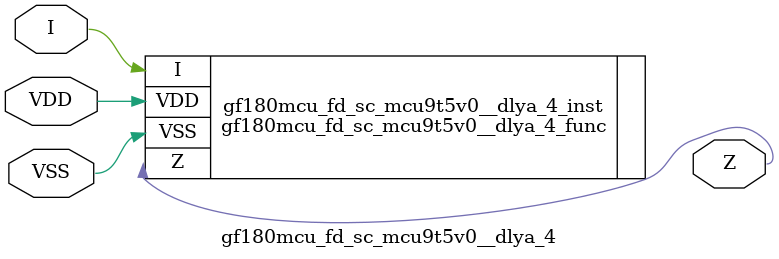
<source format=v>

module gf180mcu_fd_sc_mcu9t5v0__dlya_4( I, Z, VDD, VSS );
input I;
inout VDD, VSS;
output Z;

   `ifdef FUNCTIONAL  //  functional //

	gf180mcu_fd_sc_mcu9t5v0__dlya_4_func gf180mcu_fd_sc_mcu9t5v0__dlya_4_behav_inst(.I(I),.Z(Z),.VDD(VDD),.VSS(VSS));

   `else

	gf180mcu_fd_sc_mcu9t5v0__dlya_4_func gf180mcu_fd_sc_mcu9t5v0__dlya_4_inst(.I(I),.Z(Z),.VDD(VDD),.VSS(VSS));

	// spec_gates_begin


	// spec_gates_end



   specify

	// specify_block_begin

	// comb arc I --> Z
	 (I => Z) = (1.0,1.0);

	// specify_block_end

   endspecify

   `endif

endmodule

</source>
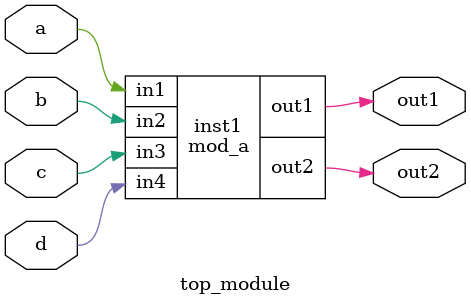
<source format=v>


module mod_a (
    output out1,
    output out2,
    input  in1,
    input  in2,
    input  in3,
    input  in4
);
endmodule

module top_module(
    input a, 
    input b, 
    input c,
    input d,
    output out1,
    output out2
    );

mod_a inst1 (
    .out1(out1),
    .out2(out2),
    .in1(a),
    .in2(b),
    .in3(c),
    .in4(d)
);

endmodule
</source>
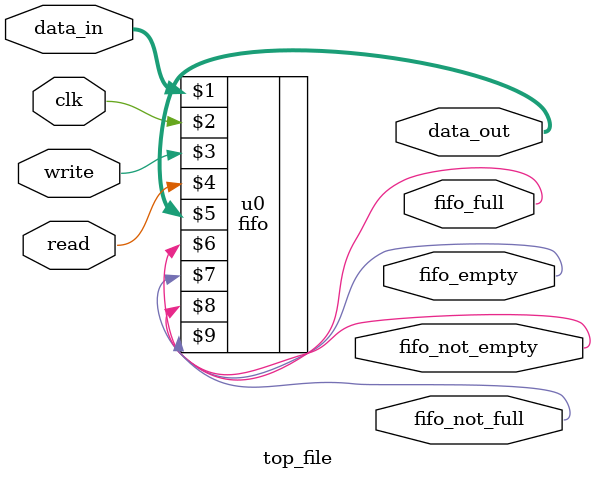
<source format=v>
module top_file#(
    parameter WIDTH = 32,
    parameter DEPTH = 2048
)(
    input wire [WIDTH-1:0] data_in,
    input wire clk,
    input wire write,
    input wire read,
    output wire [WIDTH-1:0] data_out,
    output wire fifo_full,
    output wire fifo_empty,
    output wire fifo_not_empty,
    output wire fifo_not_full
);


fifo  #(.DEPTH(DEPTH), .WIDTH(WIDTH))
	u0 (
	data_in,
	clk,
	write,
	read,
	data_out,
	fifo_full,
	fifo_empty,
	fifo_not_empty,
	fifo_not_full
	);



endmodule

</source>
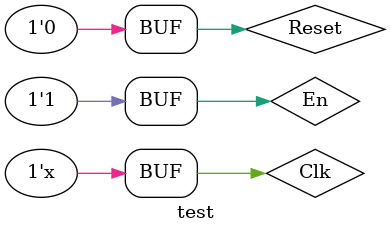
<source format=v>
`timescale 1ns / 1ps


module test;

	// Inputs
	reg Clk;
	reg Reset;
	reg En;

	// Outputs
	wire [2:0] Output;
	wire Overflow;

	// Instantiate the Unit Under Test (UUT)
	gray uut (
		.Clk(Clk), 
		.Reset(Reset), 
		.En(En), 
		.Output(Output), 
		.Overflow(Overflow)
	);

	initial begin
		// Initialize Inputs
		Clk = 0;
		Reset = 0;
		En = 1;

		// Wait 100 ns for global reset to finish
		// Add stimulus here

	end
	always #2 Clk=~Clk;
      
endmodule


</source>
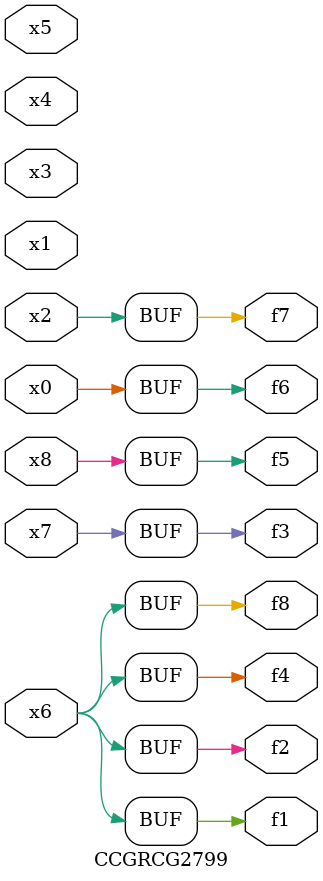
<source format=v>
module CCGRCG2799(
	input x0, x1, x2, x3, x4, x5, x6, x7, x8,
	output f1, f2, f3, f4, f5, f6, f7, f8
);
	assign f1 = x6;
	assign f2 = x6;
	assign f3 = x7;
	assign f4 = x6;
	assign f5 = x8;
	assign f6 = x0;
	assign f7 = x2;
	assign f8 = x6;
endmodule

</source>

What you have to do →
Reproduce the whole listing verbatim. Pictures stay out of the copy.

Response →
<source format=v>

module gf180mcu_fd_sc_mcu9t5v0__dlya_4( I, Z, VDD, VSS );
input I;
inout VDD, VSS;
output Z;

   `ifdef FUNCTIONAL  //  functional //

	gf180mcu_fd_sc_mcu9t5v0__dlya_4_func gf180mcu_fd_sc_mcu9t5v0__dlya_4_behav_inst(.I(I),.Z(Z),.VDD(VDD),.VSS(VSS));

   `else

	gf180mcu_fd_sc_mcu9t5v0__dlya_4_func gf180mcu_fd_sc_mcu9t5v0__dlya_4_inst(.I(I),.Z(Z),.VDD(VDD),.VSS(VSS));

	// spec_gates_begin


	// spec_gates_end



   specify

	// specify_block_begin

	// comb arc I --> Z
	 (I => Z) = (1.0,1.0);

	// specify_block_end

   endspecify

   `endif

endmodule

</source>
<source format=v>


module mod_a (
    output out1,
    output out2,
    input  in1,
    input  in2,
    input  in3,
    input  in4
);
endmodule

module top_module(
    input a, 
    input b, 
    input c,
    input d,
    output out1,
    output out2
    );

mod_a inst1 (
    .out1(out1),
    .out2(out2),
    .in1(a),
    .in2(b),
    .in3(c),
    .in4(d)
);

endmodule
</source>
<source format=v>
module top_file#(
    parameter WIDTH = 32,
    parameter DEPTH = 2048
)(
    input wire [WIDTH-1:0] data_in,
    input wire clk,
    input wire write,
    input wire read,
    output wire [WIDTH-1:0] data_out,
    output wire fifo_full,
    output wire fifo_empty,
    output wire fifo_not_empty,
    output wire fifo_not_full
);


fifo  #(.DEPTH(DEPTH), .WIDTH(WIDTH))
	u0 (
	data_in,
	clk,
	write,
	read,
	data_out,
	fifo_full,
	fifo_empty,
	fifo_not_empty,
	fifo_not_full
	);



endmodule

</source>
<source format=v>
`timescale 1ns / 1ps


module test;

	// Inputs
	reg Clk;
	reg Reset;
	reg En;

	// Outputs
	wire [2:0] Output;
	wire Overflow;

	// Instantiate the Unit Under Test (UUT)
	gray uut (
		.Clk(Clk), 
		.Reset(Reset), 
		.En(En), 
		.Output(Output), 
		.Overflow(Overflow)
	);

	initial begin
		// Initialize Inputs
		Clk = 0;
		Reset = 0;
		En = 1;

		// Wait 100 ns for global reset to finish
		// Add stimulus here

	end
	always #2 Clk=~Clk;
      
endmodule


</source>
<source format=v>
module CCGRCG2799(
	input x0, x1, x2, x3, x4, x5, x6, x7, x8,
	output f1, f2, f3, f4, f5, f6, f7, f8
);
	assign f1 = x6;
	assign f2 = x6;
	assign f3 = x7;
	assign f4 = x6;
	assign f5 = x8;
	assign f6 = x0;
	assign f7 = x2;
	assign f8 = x6;
endmodule

</source>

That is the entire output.